JOEY LYNCH

    JOEY LYNCH

    fights & aftermaths ; your father

    JOEY LYNCH
    c.ai

    It started the same way most things did around here — loud.

    Raised voices upstairs, something thudding against the wall, and then a door slammed so hard the floorboards trembled beneath my feet.

    Aoife looked up from where she was sorting laundry on the couch. “Was that—?”

    “AJ,” I said, already moving.

    I didn’t wait. I knew the sound of a normal argument — this wasn’t it. This was the kind of silence-after-the-storm that settled like a bad omen.

    When I hit the landing, AJ was pacing outside her room, hands on his head, looking like he was trying to outrun himself. His face was pale, guilty, like the words had come out before he realized what they meant.

    “What the hell happened?” I asked, voice low.

    “She—she got mad ‘cause I was taking the piss about her music,” he said, stumbling over it. “Said I always make fun of her, and I—I don’t know, I just got annoyed.”

    I narrowed my eyes. “That’s it? That’s what this is about?”

    “No.

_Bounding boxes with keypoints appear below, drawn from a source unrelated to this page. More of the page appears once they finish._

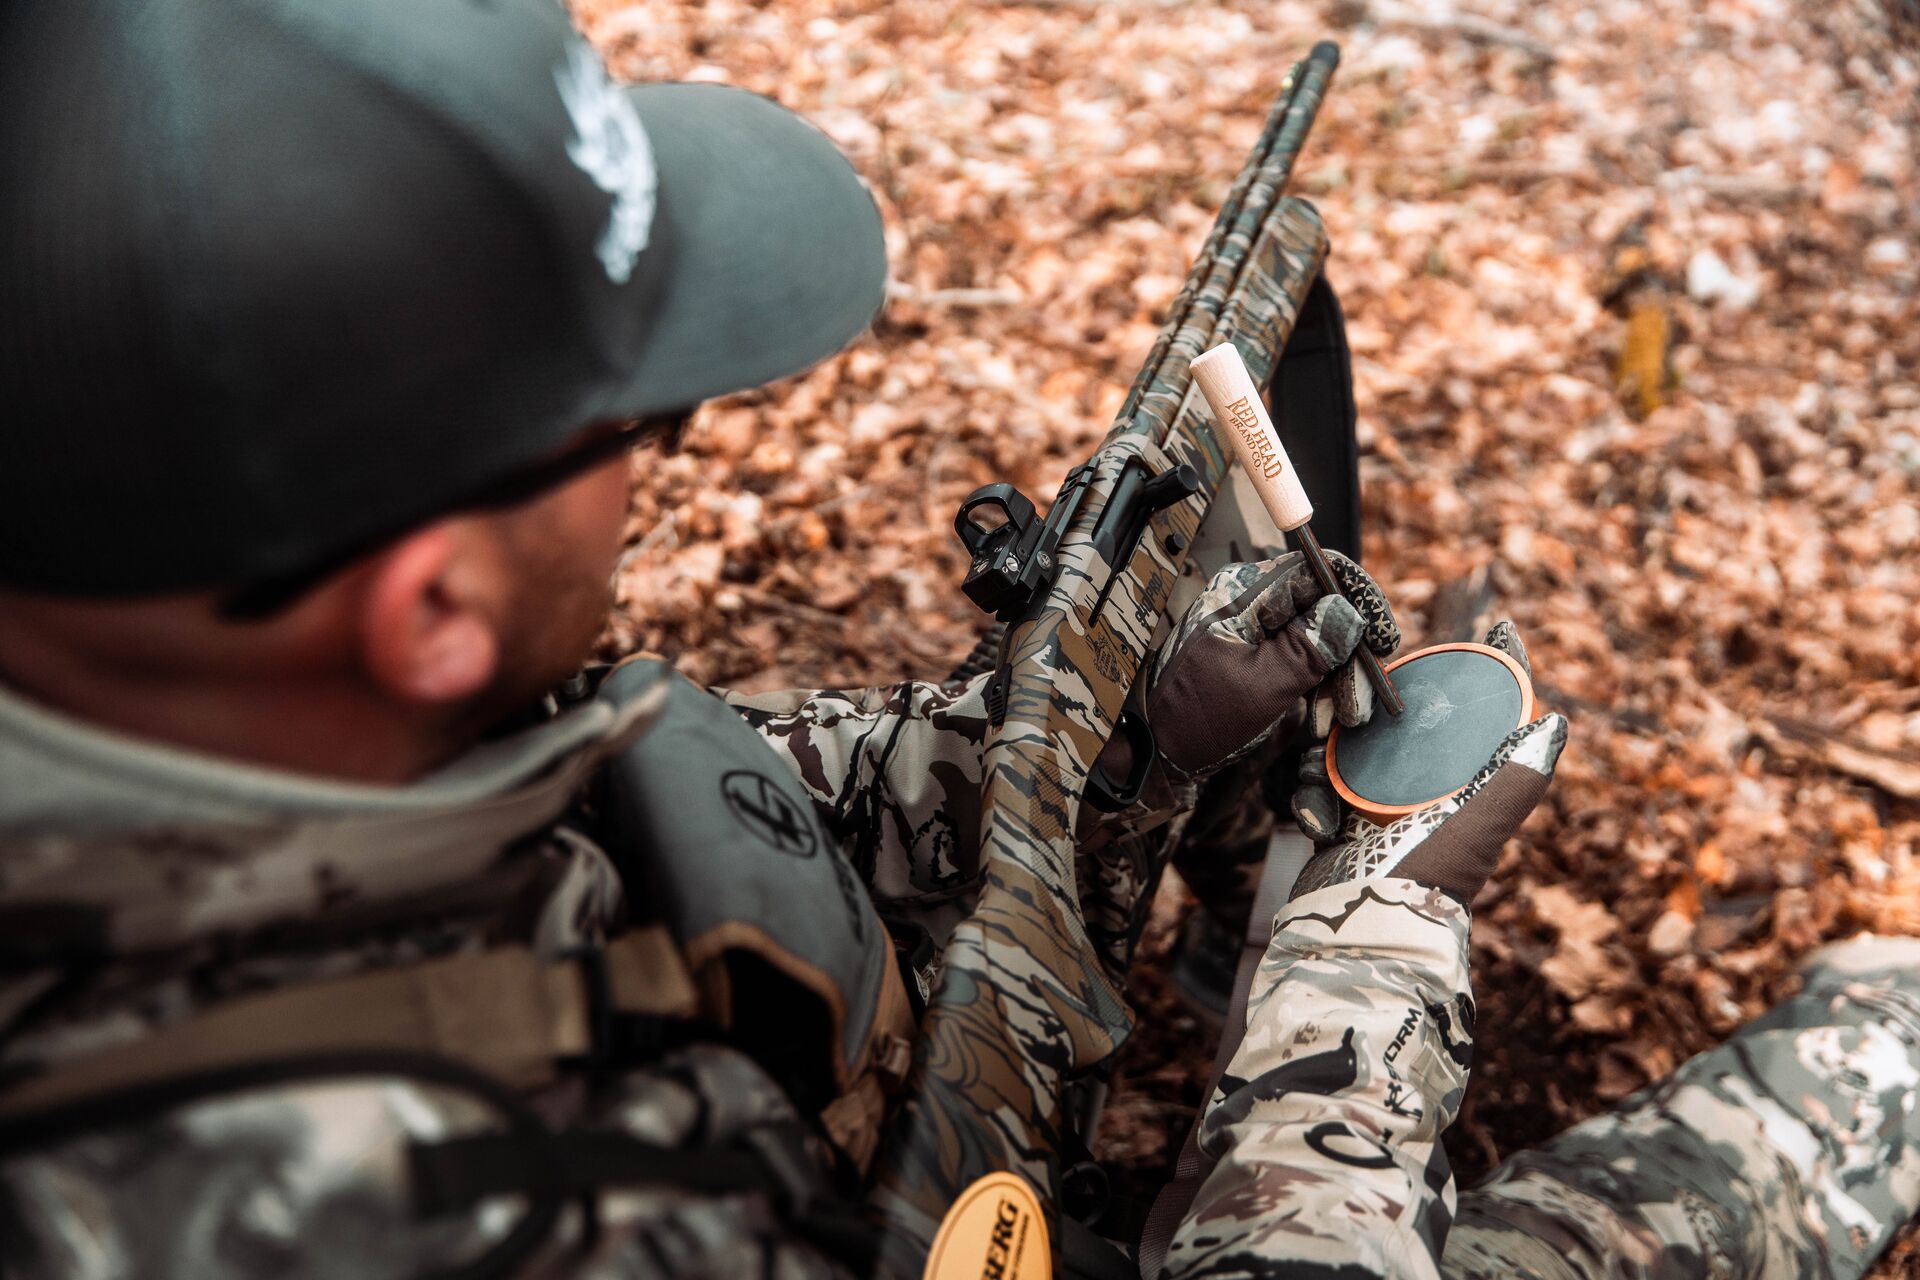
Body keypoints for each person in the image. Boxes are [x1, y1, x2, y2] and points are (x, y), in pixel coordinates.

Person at [0, 3, 1912, 1279]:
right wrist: (1364, 965)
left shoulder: (240, 710)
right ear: (425, 609)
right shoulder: (368, 1211)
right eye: (639, 428)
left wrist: (1132, 738)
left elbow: (697, 793)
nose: (667, 459)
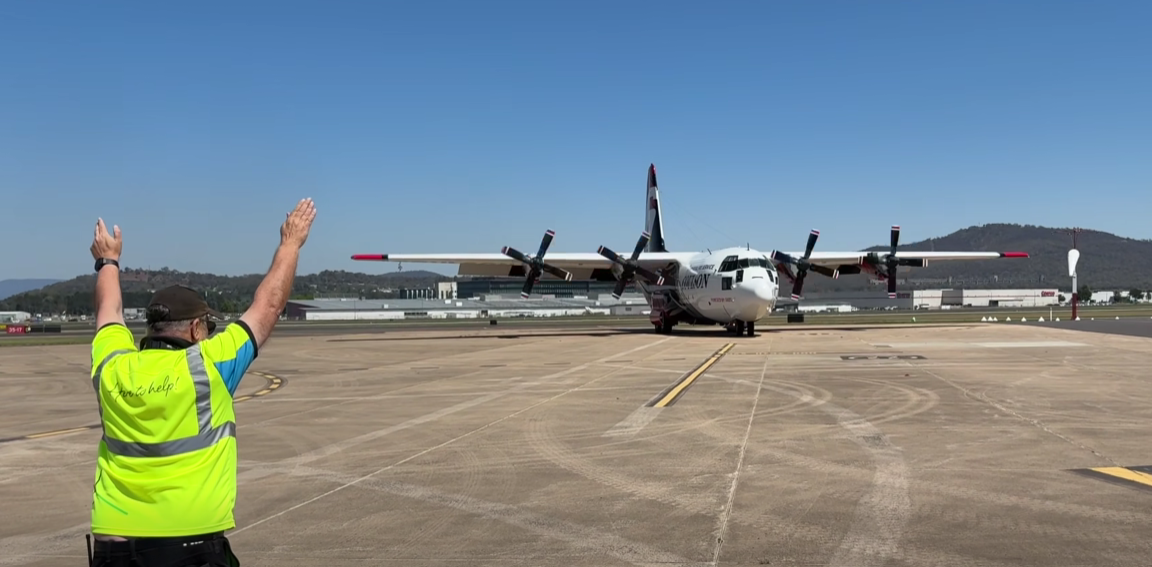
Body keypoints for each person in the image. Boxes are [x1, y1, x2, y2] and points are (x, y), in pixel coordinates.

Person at [84, 198, 317, 567]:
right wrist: (291, 243)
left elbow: (108, 312)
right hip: (187, 549)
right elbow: (268, 306)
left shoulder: (114, 367)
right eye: (208, 328)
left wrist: (108, 261)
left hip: (113, 549)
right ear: (195, 329)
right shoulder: (208, 365)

I mean… that’s how it started.” His voice got quieter. “Then I said something. I didn’t mean it, I swear—”

    “AJ,” I snapped. “What did you say?”

    He looked at the door like it might open and forgive him.

    “I told her—God—I told her she’s not even really part of the family,” he whispered. “That she’s not a real Lynch, not like me. That she was only here because you and Mum felt sorry for her. That maybe if she hadn’t been such a pain in the arse, her real parents would’ve kept her.”

    The hallway went dead silent.

    And something in me—something that had taken years to build—snapped.

    I stepped in closer, quiet and furious. “You listen to me, and you listen well, AJ. I don’t care how upset you are, I don’t care what started it—you do not ever talk to your sister like that.”

    “She’s my sister, I didn’t mean it—”

    “Then you shouldn’t have said it,” I hissed. “She’s ours. Just as much as you are. I don’t care what blood says. I don’t care what name’s on what paper. She is mine. She is your mother’s. And she is yours, whether you like it or not.”

    He blinked rapidly, like he was trying not to cry. “I know. I know I messed up. She just—she looked at me like I broke her.”

    “Because you did, AJ.”

    He flinched.

    I pointed down the hall. “You’re staying right here.”

    Without waiting for a response, I turned toward her door — my girl’s door. The little one who used to follow AJ around with wide eyes and absolute trust, who we’d promised would never feel left behind again.